The storage platform performs the data move natively. This is usually faster and minimally disruptive. Usually drivers need volumes being migrated to be detached from instances.

It is important to interpret the Cinder feature matrix carefully here. Storage-assisted migration applies where the driver can relocate data through array-native mechanisms. In reality this means storage-assisted migration only occurs where the volume is being migrated between tiers located on the same backend array. Therefore sharing the same volume_backend_name does not imply native movement between independent backends.

Host-assisted migration

When native movement is not available, Cinder copies data through the storage or compute network. Expect longer transfer times and potential performance impact.

Using --force-host-copy True guarantees that migration proceeds even when storage-assisted workflows are not possible.

You can infer which path was used by inspecting the Cinder logs during the operation.

Common Operational Pitfalls

Same Backend Name ≠ Same Physical Location

Using a shared volume_backend_name creates a logical tier, not a physical cluster. Migration still requires explicit host selection.

Scheduler Weights Do Not Move Existing Volumes

Filters and goodness functions only apply at scheduling time. They do not trigger rebalance operations.

Multiattach and In-Use Volumes

Driver capabilities vary. Some platforms require volumes to be detached before migration.
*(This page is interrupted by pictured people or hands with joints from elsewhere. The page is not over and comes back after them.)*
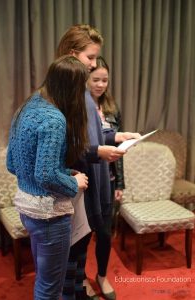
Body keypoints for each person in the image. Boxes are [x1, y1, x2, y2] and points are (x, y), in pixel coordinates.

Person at [56, 24, 140, 300]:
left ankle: (84, 285)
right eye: (90, 58)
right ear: (72, 54)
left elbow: (95, 132)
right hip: (82, 185)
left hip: (101, 182)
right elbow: (70, 146)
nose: (94, 65)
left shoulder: (86, 96)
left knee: (89, 245)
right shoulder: (67, 96)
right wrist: (100, 152)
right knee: (76, 250)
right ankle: (78, 289)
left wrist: (117, 135)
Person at [6, 55, 89, 300]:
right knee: (50, 288)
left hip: (27, 209)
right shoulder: (54, 119)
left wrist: (62, 172)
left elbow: (13, 164)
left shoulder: (28, 105)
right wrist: (73, 182)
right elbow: (44, 174)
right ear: (71, 88)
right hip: (49, 216)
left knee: (44, 281)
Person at [84, 56, 125, 299]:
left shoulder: (111, 108)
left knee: (105, 233)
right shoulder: (78, 106)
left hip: (107, 181)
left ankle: (101, 274)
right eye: (95, 79)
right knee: (82, 234)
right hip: (86, 180)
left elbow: (120, 149)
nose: (100, 85)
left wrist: (120, 182)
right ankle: (80, 279)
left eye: (105, 80)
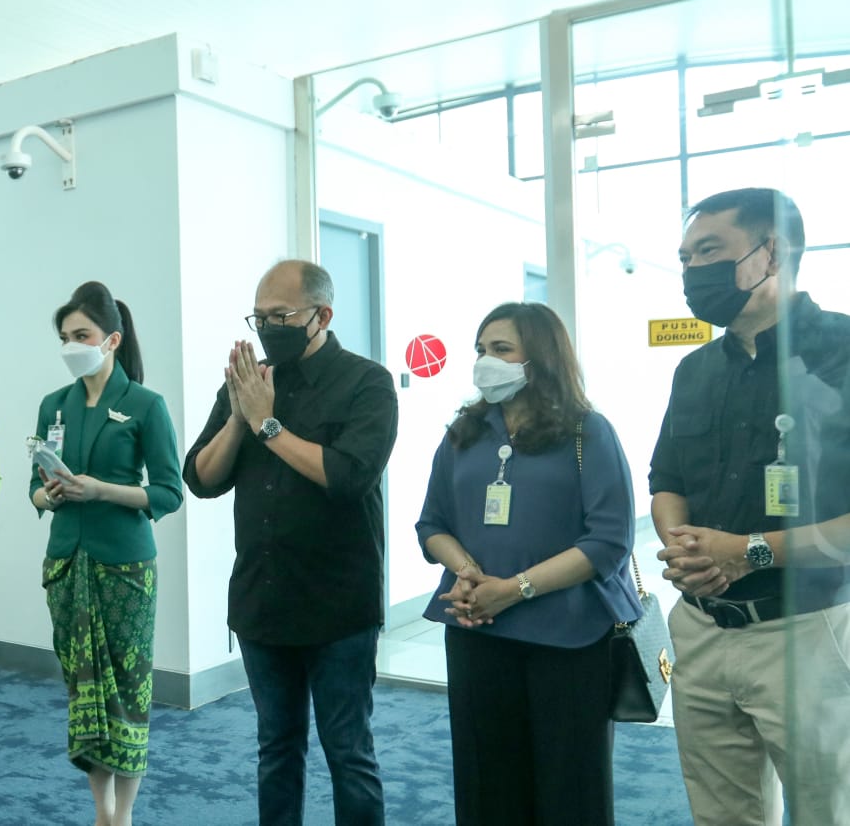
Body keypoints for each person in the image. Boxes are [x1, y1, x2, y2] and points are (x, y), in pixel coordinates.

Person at [652, 188, 850, 824]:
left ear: (773, 253)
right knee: (721, 814)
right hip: (702, 627)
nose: (692, 271)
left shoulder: (843, 352)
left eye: (709, 251)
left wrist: (748, 552)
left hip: (808, 630)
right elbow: (666, 481)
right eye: (685, 258)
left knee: (826, 810)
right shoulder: (694, 370)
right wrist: (685, 549)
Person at [183, 259, 398, 826]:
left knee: (348, 753)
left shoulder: (367, 383)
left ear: (322, 316)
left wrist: (268, 425)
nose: (267, 328)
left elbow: (349, 476)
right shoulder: (251, 383)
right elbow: (200, 478)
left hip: (338, 606)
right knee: (276, 749)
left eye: (281, 316)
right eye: (259, 317)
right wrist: (240, 416)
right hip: (263, 601)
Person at [416, 302, 641, 825]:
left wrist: (513, 589)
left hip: (569, 637)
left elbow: (609, 541)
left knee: (570, 789)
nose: (485, 361)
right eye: (480, 350)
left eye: (501, 349)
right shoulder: (464, 433)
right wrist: (467, 572)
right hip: (476, 629)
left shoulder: (588, 432)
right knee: (486, 786)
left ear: (540, 357)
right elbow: (432, 525)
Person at [29, 282, 182, 826]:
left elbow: (168, 492)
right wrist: (50, 494)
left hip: (125, 565)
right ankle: (102, 811)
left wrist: (101, 490)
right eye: (65, 337)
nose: (71, 346)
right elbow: (34, 489)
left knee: (129, 688)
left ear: (112, 340)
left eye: (82, 335)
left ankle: (125, 815)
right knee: (84, 689)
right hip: (67, 561)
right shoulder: (54, 405)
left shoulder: (144, 405)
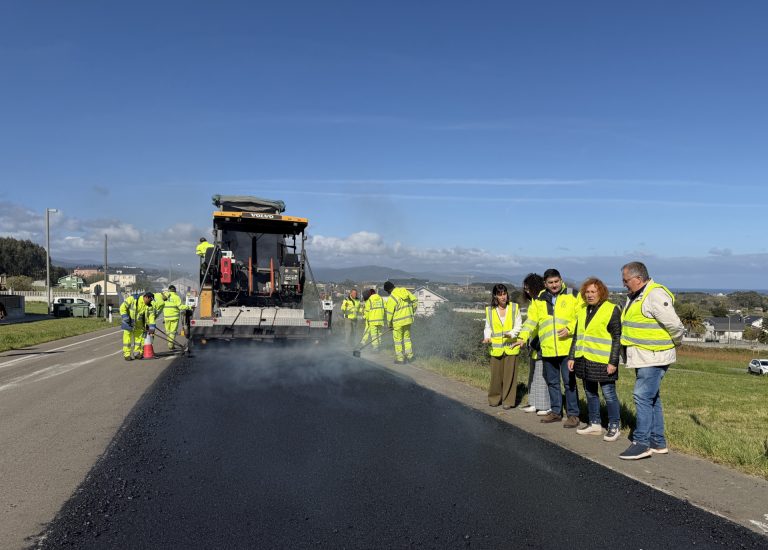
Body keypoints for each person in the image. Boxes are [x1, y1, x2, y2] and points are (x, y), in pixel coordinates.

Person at [619, 261, 684, 460]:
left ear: (638, 279)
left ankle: (642, 443)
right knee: (652, 398)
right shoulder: (637, 295)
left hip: (654, 355)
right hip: (644, 356)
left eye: (626, 280)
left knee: (642, 396)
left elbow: (675, 325)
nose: (624, 284)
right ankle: (657, 441)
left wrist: (674, 343)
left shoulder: (654, 294)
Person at [516, 268, 581, 428]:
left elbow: (581, 317)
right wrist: (522, 337)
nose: (554, 285)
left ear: (561, 280)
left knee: (569, 383)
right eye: (550, 283)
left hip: (567, 349)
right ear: (545, 283)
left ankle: (573, 415)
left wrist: (570, 329)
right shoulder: (539, 299)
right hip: (548, 349)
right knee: (552, 383)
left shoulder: (573, 294)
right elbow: (531, 321)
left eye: (556, 281)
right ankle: (556, 412)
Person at [567, 277, 622, 442]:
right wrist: (572, 357)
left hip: (604, 361)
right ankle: (595, 424)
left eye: (593, 292)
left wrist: (613, 362)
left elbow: (617, 338)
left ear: (601, 292)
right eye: (587, 292)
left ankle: (614, 426)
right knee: (590, 393)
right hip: (584, 359)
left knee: (609, 394)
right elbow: (577, 336)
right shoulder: (583, 309)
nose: (590, 295)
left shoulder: (611, 309)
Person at [482, 284, 523, 409]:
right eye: (500, 294)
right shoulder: (489, 310)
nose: (503, 297)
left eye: (504, 293)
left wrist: (511, 334)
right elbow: (488, 327)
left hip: (511, 346)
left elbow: (518, 325)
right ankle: (494, 398)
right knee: (496, 376)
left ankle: (508, 401)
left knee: (509, 376)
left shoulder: (515, 308)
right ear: (495, 296)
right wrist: (487, 337)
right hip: (496, 347)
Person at [518, 274, 551, 416]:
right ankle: (533, 402)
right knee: (533, 375)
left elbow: (535, 322)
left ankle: (544, 405)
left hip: (541, 342)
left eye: (528, 287)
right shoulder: (533, 301)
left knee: (541, 375)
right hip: (533, 342)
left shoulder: (541, 300)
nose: (526, 290)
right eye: (525, 288)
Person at [383, 281, 418, 364]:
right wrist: (411, 312)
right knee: (407, 339)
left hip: (398, 322)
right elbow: (415, 301)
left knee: (398, 341)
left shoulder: (392, 298)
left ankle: (400, 359)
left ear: (388, 290)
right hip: (408, 320)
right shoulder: (405, 291)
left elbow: (389, 314)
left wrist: (389, 325)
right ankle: (410, 356)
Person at [119, 292, 156, 361]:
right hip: (128, 322)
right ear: (146, 297)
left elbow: (151, 317)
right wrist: (125, 317)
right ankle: (127, 355)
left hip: (139, 325)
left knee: (139, 340)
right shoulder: (132, 299)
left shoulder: (149, 306)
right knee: (127, 340)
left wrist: (152, 327)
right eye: (150, 300)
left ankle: (137, 353)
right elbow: (122, 307)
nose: (150, 302)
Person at [161, 285, 191, 351]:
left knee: (168, 332)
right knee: (172, 332)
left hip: (166, 317)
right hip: (174, 317)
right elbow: (180, 307)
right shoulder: (176, 297)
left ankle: (171, 344)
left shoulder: (164, 297)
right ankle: (171, 345)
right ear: (175, 290)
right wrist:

Others — including the Pure Storage driver — allow migration while volumes remain attached. Always validate driver behavior before planning operational moves.

Practical Workflow for Backend Rebalancing

A reliable pattern for operators is:

Identify the backend that needs to be drained or rebalanced.

List volumes currently on that host.

Run openstack volume migrate with an explicit destination host.

Monitor progress using:

openstack volume show <volume-id> -c migration_status -c status

This keeps automation predictable while avoiding surprises from implicit scheduler behavior.

Decommissioning a Backend in Cinder

When retiring or decommissioning a storage array, operators must proceed carefully to avoid service disruption. In Cinder, this is typically handled by removing the backend from enabled_backends, while leaving the backend stanza in place.

Key Steps

Remove from enabled_backends
Prevents new volumes from being scheduled to the array. Existing volumes remain pinned to the backend until migrated or deleted.
Leave the backend stanza in cinder.conf
Keeping the configuration present allows Cinder to continue managing existing volumes on the backend. This is important because:
- Cinder still needs to report status for these volumes
- Migration and deletion operations rely on the backend configuration
Migrate or age out existing volumes
Volumes can be handled in one of two ways:
- Manual migration using openstack volume migrate to move volumes to a new backend
- Natural aging: volumes are deleted or no longer used over time, eventually leaving the backend empty
Remove the backend stanza
Once all volumes are migrated or deleted, the backend stanza can safely be removed from cinder.conf and the service restarted, completing the decommission.

Operational Notes

During this period, the backend is effectively “read-only” for volume placement but fully functional for volume management operations.
Monitoring is essential to ensure no volumes are left stranded or overlooked.
This approach aligns with Cinder’s principle that backends are policy boundaries, and careful decommissioning preserves scheduler integrity while preventing accidental placement of new volumes.

Where This Fits in the Bigger Picture

The first two posts in this series focused on how the scheduler decides where new volumes land. Migration flips the perspective: you are overriding that decision after the fact.

The deeper lesson is that volume_backend_name is a policy abstraction, not an operational boundary. Understanding that distinction lets you design flexible tiers without sacrificing precise control when infrastructure needs to evolve.